§ **WORK INSTRUCTIONS**: Copy every line from the one containing "Manual mode is *HIGHLY RECOMMENDED* as there" through the last line of the records below, both included, and nothing else.

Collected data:

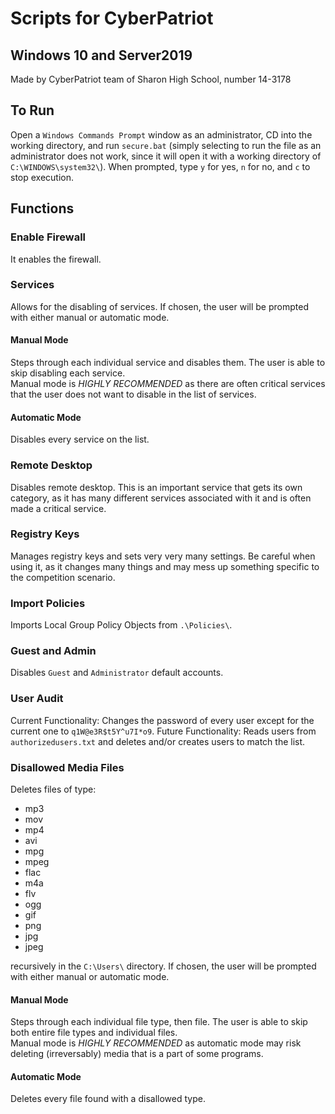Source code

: # Scripts for CyberPatriot
## Windows 10 and Server2019
Made by CyberPatriot team of Sharon High School, number 14-3178
## To Run
Open a `Windows Commands Prompt` window as an administrator, CD into the working directory, and run `secure.bat` (simply selecting to run the file as an administrator does not work, since it will open it with a working directory of `C:\WINDOWS\system32\`). When prompted, type `y` for yes, `n` for no, and `c` to stop execution.
## Functions
### Enable Firewall
It enables the firewall.
### Services
Allows for the disabling of services. If chosen, the user will be prompted with either manual or automatic mode.
#### Manual Mode
Steps through each individual service and disables them. The user is able to skip disabling each service.  
Manual mode is *HIGHLY RECOMMENDED* as there are often critical services that the user does not want to disable in the list of services.
#### Automatic Mode
Disables every service on the list.
### Remote Desktop
Disables remote desktop. This is an important service that gets its own category, as it has many different services associated with it and is often made a critical service.
### Registry Keys
Manages registry keys and sets very very many settings. Be careful when using it, as it changes many things and may mess up something specific to the competition scenario.
### Import Policies
Imports Local Group Policy Objects from `.\Policies\`.
### Guest and Admin
Disables `Guest` and `Administrator` default accounts.
### User Audit
Current Functionality: Changes the password of every user except for the current one to `q1W@e3R$t5Y^u7I*o9`.
Future Functionality: Reads users from `authorizedusers.txt` and deletes and/or creates users to match the list.
### Disallowed Media Files
Deletes files of type:
- mp3
- mov
- mp4
- avi
- mpg
- mpeg
- flac
- m4a
- flv
- ogg
- gif
- png
- jpg
- jpeg  

recursively in the `C:\Users\` directory. If chosen, the user will be prompted with either manual or automatic mode.
#### Manual Mode
Steps through each individual file type, then file. The user is able to skip both entire file types and individual files.  
Manual mode is *HIGHLY RECOMMENDED* as automatic mode may risk deleting (irreversably) media that is a part of some programs.
#### Automatic Mode
Deletes every file found with a disallowed type.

§ **ANSWER SPACE**:
Manual mode is *HIGHLY RECOMMENDED* as there are often critical services that the user does not want to disable in the list of services.
#### Automatic Mode
Disables every service on the list.
### Remote Desktop
Disables remote desktop. This is an important service that gets its own category, as it has many different services associated with it and is often made a critical service.
### Registry Keys
Manages registry keys and sets very very many settings. Be careful when using it, as it changes many things and may mess up something specific to the competition scenario.
### Import Policies
Imports Local Group Policy Objects from `.\Policies\`.
### Guest and Admin
Disables `Guest` and `Administrator` default accounts.
### User Audit
Current Functionality: Changes the password of every user except for the current one to `q1W@e3R$t5Y^u7I*o9`.
Future Functionality: Reads users from `authorizedusers.txt` and deletes and/or creates users to match the list.
### Disallowed Media Files
Deletes files of type:
- mp3
- mov
- mp4
- avi
- mpg
- mpeg
- flac
- m4a
- flv
- ogg
- gif
- png
- jpg
- jpeg  

recursively in the `C:\Users\` directory. If chosen, the user will be prompted with either manual or automatic mode.
#### Manual Mode
Steps through each individual file type, then file. The user is able to skip both entire file types and individual files.  
Manual mode is *HIGHLY RECOMMENDED* as automatic mode may risk deleting (irreversably) media that is a part of some programs.
#### Automatic Mode
Deletes every file found with a disallowed type.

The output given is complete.